From the entries, copy each line that includes "latest".
[[ PROVIDED ENTRIES open ]]
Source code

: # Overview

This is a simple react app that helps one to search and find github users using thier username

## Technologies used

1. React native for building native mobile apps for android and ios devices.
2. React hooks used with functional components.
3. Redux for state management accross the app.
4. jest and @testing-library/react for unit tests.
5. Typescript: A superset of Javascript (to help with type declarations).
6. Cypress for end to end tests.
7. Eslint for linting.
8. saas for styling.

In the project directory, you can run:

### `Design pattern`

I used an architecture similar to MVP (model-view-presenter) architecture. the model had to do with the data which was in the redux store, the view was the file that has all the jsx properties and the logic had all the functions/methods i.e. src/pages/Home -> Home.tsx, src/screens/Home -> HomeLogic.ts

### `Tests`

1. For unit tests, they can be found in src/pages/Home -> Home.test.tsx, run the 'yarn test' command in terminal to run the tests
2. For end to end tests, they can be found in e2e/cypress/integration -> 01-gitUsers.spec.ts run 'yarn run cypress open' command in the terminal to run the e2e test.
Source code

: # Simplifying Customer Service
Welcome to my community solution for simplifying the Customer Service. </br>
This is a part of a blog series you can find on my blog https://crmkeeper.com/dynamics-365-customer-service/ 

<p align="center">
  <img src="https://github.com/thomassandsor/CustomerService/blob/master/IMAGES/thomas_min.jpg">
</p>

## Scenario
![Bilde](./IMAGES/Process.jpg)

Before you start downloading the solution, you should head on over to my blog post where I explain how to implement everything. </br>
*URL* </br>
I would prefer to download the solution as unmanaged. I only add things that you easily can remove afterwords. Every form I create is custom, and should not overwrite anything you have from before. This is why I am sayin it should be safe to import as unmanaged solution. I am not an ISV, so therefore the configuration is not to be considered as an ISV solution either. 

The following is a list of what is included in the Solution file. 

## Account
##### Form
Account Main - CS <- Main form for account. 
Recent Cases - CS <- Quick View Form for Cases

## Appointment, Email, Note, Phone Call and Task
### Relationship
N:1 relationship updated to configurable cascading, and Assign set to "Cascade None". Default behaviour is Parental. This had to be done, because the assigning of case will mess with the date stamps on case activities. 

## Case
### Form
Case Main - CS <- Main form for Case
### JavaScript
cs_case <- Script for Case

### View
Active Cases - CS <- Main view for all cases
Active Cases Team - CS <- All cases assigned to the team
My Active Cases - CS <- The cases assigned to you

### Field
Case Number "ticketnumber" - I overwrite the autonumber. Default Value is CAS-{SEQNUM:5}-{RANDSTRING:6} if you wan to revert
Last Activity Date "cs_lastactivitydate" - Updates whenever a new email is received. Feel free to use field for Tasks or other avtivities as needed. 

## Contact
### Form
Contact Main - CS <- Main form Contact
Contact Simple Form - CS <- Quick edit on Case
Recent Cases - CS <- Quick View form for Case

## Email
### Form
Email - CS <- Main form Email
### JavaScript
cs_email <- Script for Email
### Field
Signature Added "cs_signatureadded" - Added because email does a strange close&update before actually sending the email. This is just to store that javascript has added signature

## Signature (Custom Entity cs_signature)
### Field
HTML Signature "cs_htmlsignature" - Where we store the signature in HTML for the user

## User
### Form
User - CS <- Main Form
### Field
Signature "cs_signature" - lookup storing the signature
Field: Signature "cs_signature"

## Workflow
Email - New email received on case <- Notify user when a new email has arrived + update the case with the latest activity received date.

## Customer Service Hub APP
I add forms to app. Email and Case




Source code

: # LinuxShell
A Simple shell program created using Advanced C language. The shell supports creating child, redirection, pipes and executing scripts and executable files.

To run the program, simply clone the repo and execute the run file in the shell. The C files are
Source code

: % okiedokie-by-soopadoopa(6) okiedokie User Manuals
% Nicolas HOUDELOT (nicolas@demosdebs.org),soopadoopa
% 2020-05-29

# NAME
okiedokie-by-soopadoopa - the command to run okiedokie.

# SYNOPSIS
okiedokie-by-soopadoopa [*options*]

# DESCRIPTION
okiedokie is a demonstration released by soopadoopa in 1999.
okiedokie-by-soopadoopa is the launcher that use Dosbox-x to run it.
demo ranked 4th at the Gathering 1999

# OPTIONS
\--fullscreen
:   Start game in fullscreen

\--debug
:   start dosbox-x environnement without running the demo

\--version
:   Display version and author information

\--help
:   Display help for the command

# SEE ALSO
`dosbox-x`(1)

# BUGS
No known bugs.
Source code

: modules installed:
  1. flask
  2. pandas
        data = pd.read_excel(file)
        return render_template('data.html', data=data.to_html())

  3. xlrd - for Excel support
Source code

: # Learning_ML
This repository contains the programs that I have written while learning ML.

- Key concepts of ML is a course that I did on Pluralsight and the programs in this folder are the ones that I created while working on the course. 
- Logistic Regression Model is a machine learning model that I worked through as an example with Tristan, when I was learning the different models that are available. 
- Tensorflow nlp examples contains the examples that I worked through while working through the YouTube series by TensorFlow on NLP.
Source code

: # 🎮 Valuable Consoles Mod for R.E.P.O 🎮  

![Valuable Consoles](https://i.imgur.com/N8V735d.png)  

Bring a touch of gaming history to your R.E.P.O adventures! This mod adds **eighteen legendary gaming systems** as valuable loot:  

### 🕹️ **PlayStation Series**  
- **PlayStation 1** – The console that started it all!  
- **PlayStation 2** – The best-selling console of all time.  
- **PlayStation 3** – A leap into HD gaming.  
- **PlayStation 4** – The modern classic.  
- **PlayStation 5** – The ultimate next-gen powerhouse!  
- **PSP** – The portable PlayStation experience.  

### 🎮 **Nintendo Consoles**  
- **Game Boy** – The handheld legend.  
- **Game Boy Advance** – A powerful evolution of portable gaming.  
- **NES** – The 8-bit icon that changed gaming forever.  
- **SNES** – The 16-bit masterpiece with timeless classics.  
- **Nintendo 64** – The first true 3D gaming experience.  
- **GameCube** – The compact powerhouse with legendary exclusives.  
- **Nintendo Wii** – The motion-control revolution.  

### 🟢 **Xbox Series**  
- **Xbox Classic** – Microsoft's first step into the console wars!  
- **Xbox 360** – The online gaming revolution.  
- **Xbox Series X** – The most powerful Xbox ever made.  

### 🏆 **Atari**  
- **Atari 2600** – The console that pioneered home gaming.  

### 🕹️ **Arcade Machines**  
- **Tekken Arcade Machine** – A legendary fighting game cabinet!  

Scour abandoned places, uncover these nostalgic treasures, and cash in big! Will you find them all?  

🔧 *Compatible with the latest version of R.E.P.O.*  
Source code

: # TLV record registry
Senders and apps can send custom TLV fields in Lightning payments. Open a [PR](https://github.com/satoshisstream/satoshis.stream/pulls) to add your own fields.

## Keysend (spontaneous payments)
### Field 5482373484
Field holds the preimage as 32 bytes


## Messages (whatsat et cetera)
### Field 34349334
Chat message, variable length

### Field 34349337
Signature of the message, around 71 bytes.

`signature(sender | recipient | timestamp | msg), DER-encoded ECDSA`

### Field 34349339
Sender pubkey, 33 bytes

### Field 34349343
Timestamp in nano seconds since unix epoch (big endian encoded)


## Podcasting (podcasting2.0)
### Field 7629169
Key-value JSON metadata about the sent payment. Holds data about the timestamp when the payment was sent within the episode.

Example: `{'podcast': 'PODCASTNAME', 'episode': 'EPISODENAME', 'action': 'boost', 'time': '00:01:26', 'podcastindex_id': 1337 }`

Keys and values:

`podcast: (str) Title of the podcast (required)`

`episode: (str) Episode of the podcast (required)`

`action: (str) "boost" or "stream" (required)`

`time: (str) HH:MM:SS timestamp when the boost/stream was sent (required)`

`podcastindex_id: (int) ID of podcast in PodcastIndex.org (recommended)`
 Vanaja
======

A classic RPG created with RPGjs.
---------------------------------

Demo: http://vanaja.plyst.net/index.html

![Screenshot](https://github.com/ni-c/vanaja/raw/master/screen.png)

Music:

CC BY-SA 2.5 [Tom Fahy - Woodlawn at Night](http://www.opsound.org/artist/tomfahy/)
[[ PROVIDED ENTRIES closed ]]
_TASK RESULT_.
Email - New email received on case <- Notify user when a new email has arrived + update the case with the latest activity received date.
🔧 *Compatible with the latest version of R.E.P.O.*  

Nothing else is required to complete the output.